PROBLEM DETAILS: Rewrite all of the rows below with "Read" replaced by "Report" and everything else unchanged. Leave the pictures out of your answer.

SUPPLIED RECORDS:
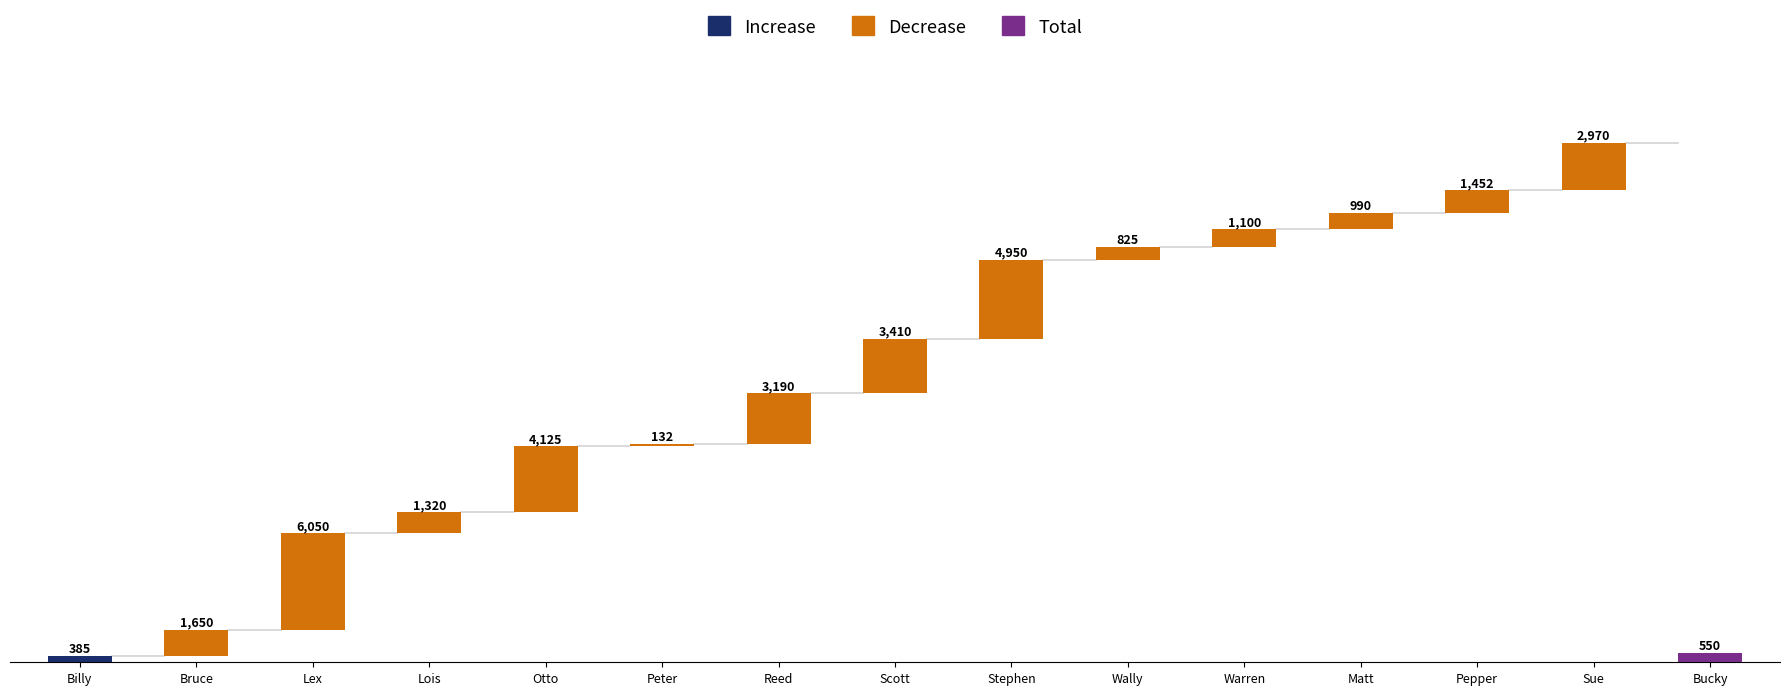

Rank the categories by value from highest to lowest.

Lex, Stephen, Otto, Scott, Reed, Sue, Bruce, Pepper, Lois, Warren, Matt, Wally, Bucky, Billy, Peter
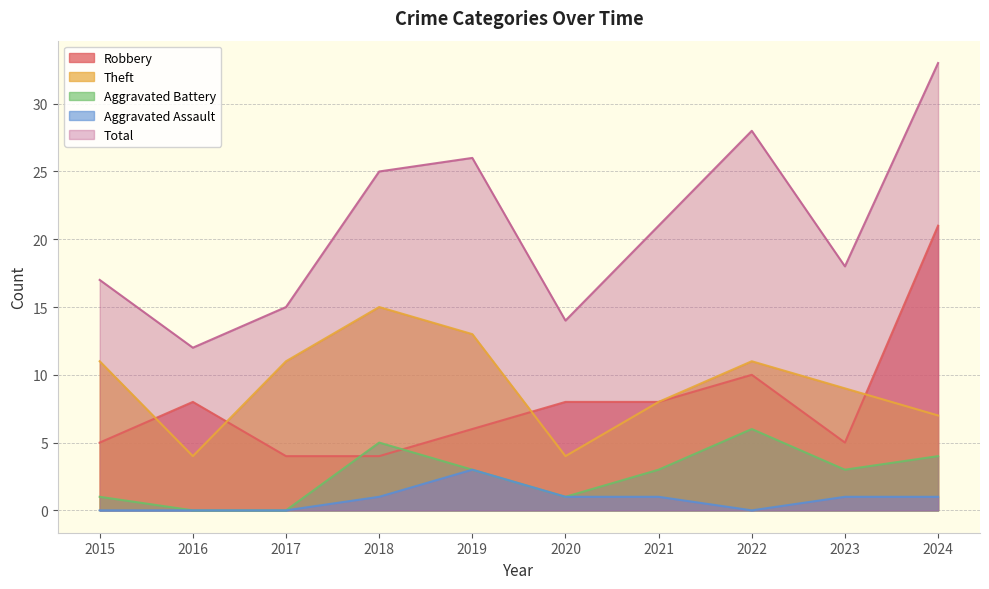

Is it true that Total equals 12 at 2016?

True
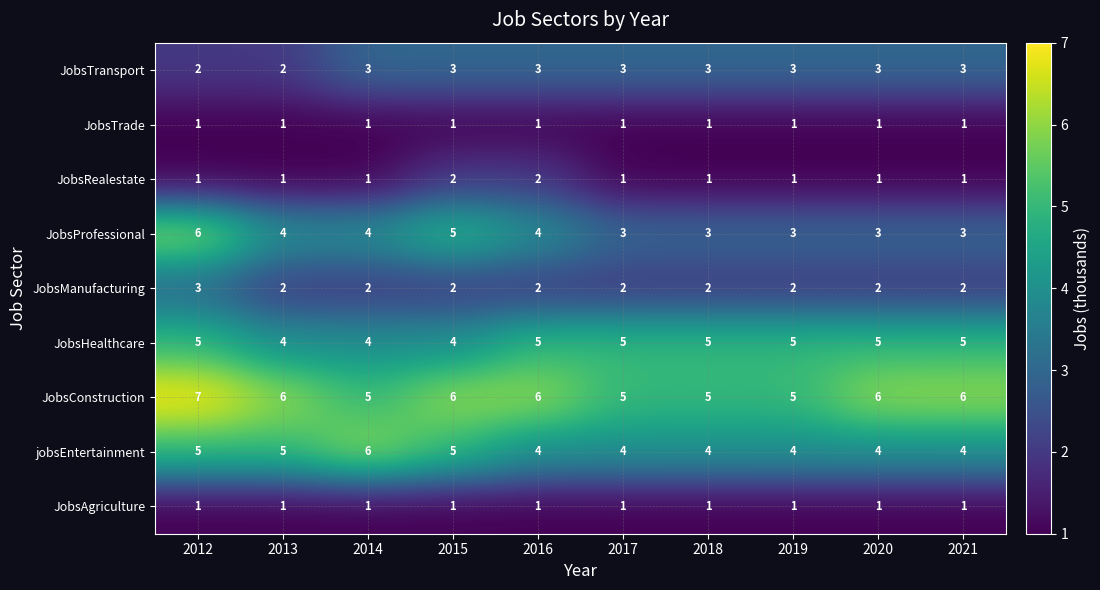

Read the JobsConstruction value at 2017.

5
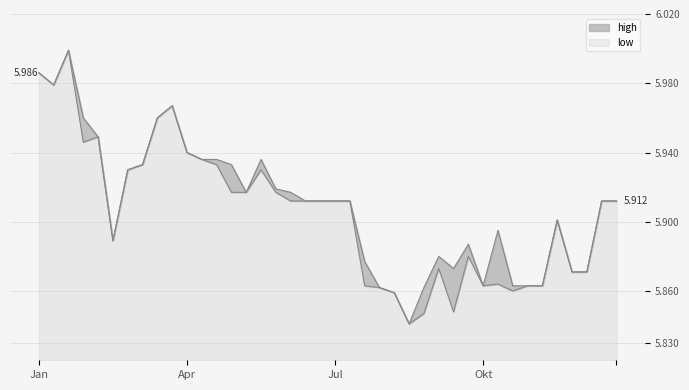

What is the sum of all low values?

236.2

TASK SOLUTION:
Rank the categories by value from highest to lowest.

Lex, Stephen, Otto, Scott, Reed, Sue, Bruce, Pepper, Lois, Warren, Matt, Wally, Bucky, Billy, Peter

Is it true that Total equals 12 at 2016?

True

Report the JobsConstruction value at 2017.

5

What is the sum of all low values?

236.2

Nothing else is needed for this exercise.